New Freedom of Information Lawsuit filed by Reclaim the Records for New York Marriage Records

From an email message sent by Reclaim the Records:

Happy New Year from Reclaim The Records! We’re kicking off 2018 in style, by launching a new freedom of information lawsuit, our fourth one to date, against a government agency that is refusing to provide genealogical records to the public, in violation of state law.

We’re going after the 1996-2016 section of the New York City marriage license database, which is several million records. These aren’t actual marriage licenses or certificates, which have privacy protections, but it’s the text-searchable database index to all of them and to the basic data within. Under New York State law, basic marriage “log” or index data is supposed to be open to the public.

As you might remember from previous newsletters, we sued for the 1908-1929 part of this same record set in mid-2015 (newsletter #1 and #2), and we sued for the 1930-1995 section of these records in mid-2016 (newsletter #10 and #11). We won millions and millions of records in our settlements from the city in both cases, and we even won our attorneys fees and court fees in the second case. That was pretty awesome.

We posted all the records we won online at the Internet Archive, but also at a new standalone website we developed ourselves called And several major genealogy websites, both for-profit companies and non-profit organizations, have now added that marriage license data to their own websites. If we win this case too, then this missing 1996-2016 piece of the data will complete the availability of New York marriage records up to almost the present day. And this time around, the data we’re seeking is already in a text database, so we won’t need an indexing project and researchers will be able to search it right away.

This new freedom of information lawsuit — which, if you want to be pedantic, is really an “Article 78 Legal Petition” — was filed in the Supreme Court of the State of New York, in the county of New York, two days ago. It’s not listed in the online eCourts case tracking system just yet, but it will be shortly; its Index Number is 150250/2018, in case you want to follow along from home. Our superlawyer Dave Rankin is handling the case for us once again, although now he’s a partner at a swanky new law firm.

You can read more details in the full message at


Perhaps the City thinks this is a baseball game where the pitcher needs to throw three strikes before the batter is declared out….


Has the city ever won these challenges? it is difficult to interpret their resistance as anything but petty stubbornness and vindictiveness. Might there be better uses for the city’s expenses than court fees?

I see that Reclaim the Records now accepts donations, which they did not previously. I can think of few more deserving genealogy causes.


Is this index complete? I only ask because I was married in New York in the mid 1970s and I am not in the currently available one which is supposed to go to 1980.


    Hi Graeme.

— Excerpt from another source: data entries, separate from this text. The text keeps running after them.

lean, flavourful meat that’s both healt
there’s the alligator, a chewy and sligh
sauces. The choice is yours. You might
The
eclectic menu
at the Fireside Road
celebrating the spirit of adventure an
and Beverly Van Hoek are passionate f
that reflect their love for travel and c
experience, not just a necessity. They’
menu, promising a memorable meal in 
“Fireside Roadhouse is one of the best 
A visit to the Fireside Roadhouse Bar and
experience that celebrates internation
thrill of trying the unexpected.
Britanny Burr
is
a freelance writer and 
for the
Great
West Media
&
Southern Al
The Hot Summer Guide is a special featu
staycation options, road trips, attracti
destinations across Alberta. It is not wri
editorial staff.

The 1950-1995 records that we won in our 2016 lawsuit settlement with the city are not 100% complete. They could only give us what they have, which were (1) about 110 microfilms of handwritten ledgers covering 1930-1972 (or 1971 for Queens), and (2) a text database of marriage licenses created by their in-house staff that cover 1950-1995. But that text database has a lot of problems — many typos, many missing records in the earlier years (particularly Manhattan 1967, over 20,000 missing records), etc. And they gave it to us in Microsoft Excel spreadsheet format, which was a terribly passive-aggressive thing to do.

    So it’s best to check the images of the 1930-1972 ledgers AND also text-search the 1950-1995 portion, if possible, to cover all your bases, but even then we know that the city’s own index is really incomplete.

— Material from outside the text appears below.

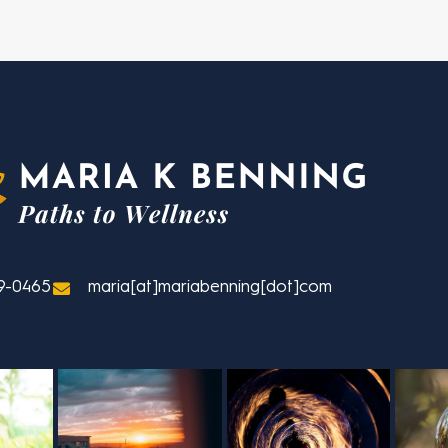
9-0465
maria[at]mariabenning[dot]com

    There is more discussion about the missing data and about the weird formatting problems (like putting a space after the Mc in surnames like “McMann”) on the website:


Hey “Reclaim!” What are the results of the October 2017 meeting with NYC DOH?


    Hi Snowdrop! The city suddenly canceled its Board of Health meeting that was scheduled for the end of 2017, and the next one isn’t being held until March 2018. So we won’t know for sure that these terrible proposed rule changes are dead and being discarded until then.

    It’s interesting to note that there were THOUSANDS of public comments submitted against the proposed rule changes — hundreds of comments submitted individually plus thousands more from the NYG&B’s excellent petition drive, from all fifty states — and only two comments submitted in favor of the changes. And those two were from the New York State Registrar and some lackey from NAPHSIS, a group that has tried and failed to get traction on the ridiculous Model State Vital Statistics Act.

    That’s it. There were zip, zero, zilch comments in favor of the proposed rule change from a single member of the public.